Mercredi 3 Juillet 2024

Christian de La Villehuchet (Havas Group) :

Il a passé plusieurs années à Bruxelles, même s’il n’y était « que 3% du temps », le Global Chief Integration Officer chez Havas Group, qui est aussi Global Business, assure la présidence de l'EACA (European Association of Communication Agencies). Autant dire que son point de vue donne un certain recul sur les Lions, la publicité et le marché devenu, plus que jamais, mondial.

Nous l’avons rencontré au Havas Café.

Quelle est votre impression générale cette année ? On y parle beaucoup américain, ne trouvez-vous pas ?

Ce n’est pas tant la question d’une forte présence US, le marché est de plus en plus international. Et un grand nombre de holdings propriétaires des marques globales sont américaines. Mon autre impression est la domination de l’IA dans les conversations. C’est la double tendance.

Voyez-vous un lien entre les deux ?

Oui, le "content at scale", voulant dire la possibilité de centraliser et décliner de façon pertinente les campagnes, mais à partir d’un maximum d’assets. L’IA et les programmes de DCO peuvent vous permettre de coordonner au mieux des messages quasi-personnalisés, dans les bons contextes et au bon moment. Et ceci, par pays. Cela nécessitait une très bonne compréhension des cibles et via la data mais aussi les moyens techniques pour déterminer les meilleurs canaux et moments. Aujourd’hui c’est possible grâce à la combinaison de l’intelligence et de la tech.

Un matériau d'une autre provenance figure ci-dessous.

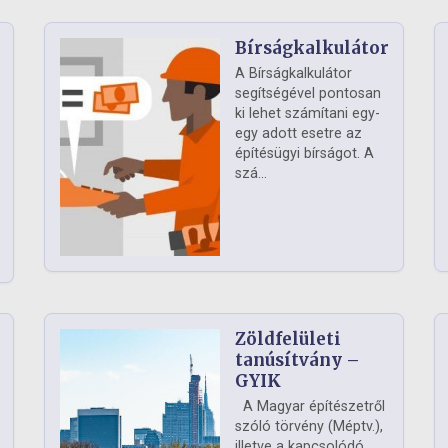
Bírságkalkulátor
A Bírságkalkulátor
segítségével pontosan
ki lehet számítani egy-
egy adott esetre az
építésügyi bírságot. A
szá...
Zöldfelületi
ág
tanúsítvány –
GYIK
A Magyar építészetről
szóló törvény (Méptv.),
illetve a kapcsolódó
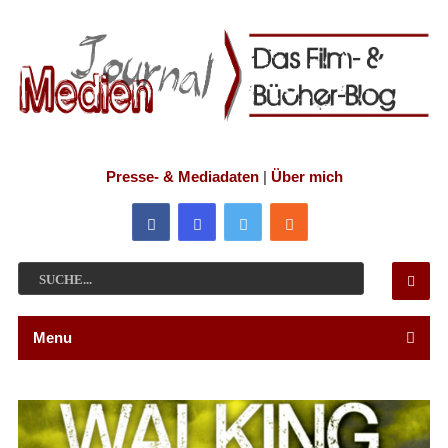
Presse- & Mediadaten
|
Über mich
Menu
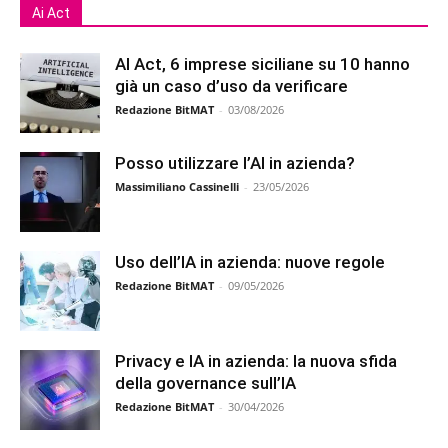
Ai Act
AI Act, 6 imprese siciliane su 10 hanno
già un caso d’uso da verificare
Redazione BitMAT
-
03/08/2026
Posso utilizzare l’AI in azienda?
Massimiliano Cassinelli
-
23/05/2026
Uso dell’IA in azienda: nuove regole
Redazione BitMAT
-
09/05/2026
Privacy e IA in azienda: la nuova sfida
della governance sull’IA
Redazione BitMAT
-
30/04/2026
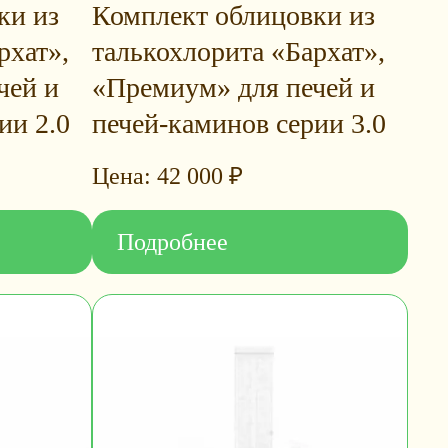
ки из
Комплект облицовки из
рхат»,
талькохлорита «Бархат»,
чей и
«Премиум» для печей и
ии 2.0
печей-каминов серии 3.0
42 000
₽
Подробнее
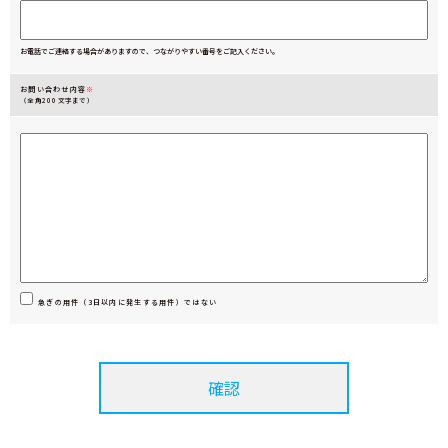
お電話でご連絡する場合がありますので、つながりやすい番号をご記入ください。
お問い合わせ内容
※
（全角200文字まで）
急ぎの用件（3日以内に発生する用件）ではない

D’un point de vue organisation, les filiales doivent-elles s’inquiéter, eu égard à cette centralisation des exécutions ?

Pour les multinationales, il n’est pas nouveau que les sièges tentent de globaliser ce qui est possible et nécessaire. Mais elles doivent disposer de hubs forts, c’est-à-dire de groupes de pays réunis dans des "clusters". Là, il sera indispensable d’avoir les ressources efficaces suffisantes, dont des collaborateurs qui viendront de tous les pays de la région. Le local pur restera justifié pour un grand nombre d’annonceurs. Ici nous parlons des marques globales : si elles comptent pour beaucoup en budgets investis, en nombre, ce type de clients est limité.

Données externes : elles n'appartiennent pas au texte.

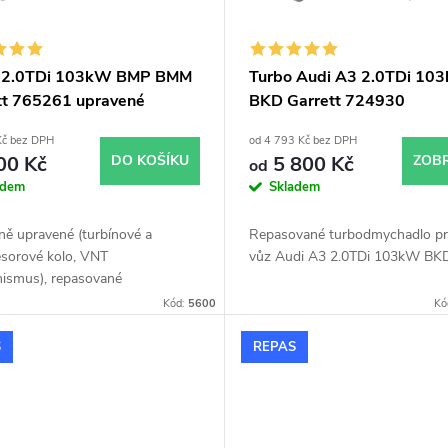
o 2.0TDi 103kW BMP BMM
Turbo Audi A3 2.0TDi 10
tt 765261 upravené
BKD Garrett 724930
ikované hybridní do
Kč bez DPH
od 4 793 Kč bez DPH
KW
00 Kč
DO KOŠÍKU
5 800 Kč
ZOBR
od
adem
Skladem
ně upravené (turbínové a
Repasované turbodmychadlo p
sorové kolo, VNT
vůz Audi A3 2.0TDi 103kW BK
ismus), repasované
mychadlo Garrett 765261
Kód:
5600
Kó
V do 180KW v originálním
 Vzhledem k použitému
S
REPAS
lnímu obalu pasuje
mychadlo bez jakýchkoli úprav
ásahů na voze.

Il reste donc un gros marché local pour les plus petits annonceurs ?

Certainement. Nous avons deux vitesses à nos services, et dans un pays comme la France, le local est une économie en soi ! Je conçois qu’en Belgique ce soit moins clair, mais chaque pays détient une structure à deux vitesses avec des entreprises de taille moyenne qui représentent une grande partie de l’activité et des emplois. Le pilier économique à la base reste assuré par les PME.

Le nouvel operating system de Havas ne s’adresse qu’aux grands headquarters ?

Non. Notre groupe est adapté aux deux demandes. Nous voulons justement faire bénéficier les clients locaux des services et outils développés au niveau du groupe, pour les grands annonceurs. Vouloir développer des messages sur mesure et interactifs avec les audiences basés sur de la tech dernier cri, par exemple, est une démarche de marketing applicable à tous.

Vous êtres président de l’EACA, est-ce aussi un message pour toutes les agences, y compris locales et indépendantes ?

Oui, d’ailleurs les marques locales préfèrent travailler avec des partenaires locaux. Ce qui est logique, et pas uniquement dans une forme de protectionnisme : tout est à l’échelle. Il faut rester optimiste et combatif, c’est comme pour l’IA. Vous savez, pour l’instant, elle ne génère pas grand-chose toute seule : l’humain reste indispensable ! L’intégration de l’homme dans la chaîne du travail restera. L’Intelligence Artificielle a été créée ex-nihilo. Et les traces d’IA sont détectables dans ses exécutions. Les Chinois disent : "The expected is the ennemy of the effective". Beaucoup d’innovations relèvent du possible, n’oublions pas de travailler avec nos certitudes.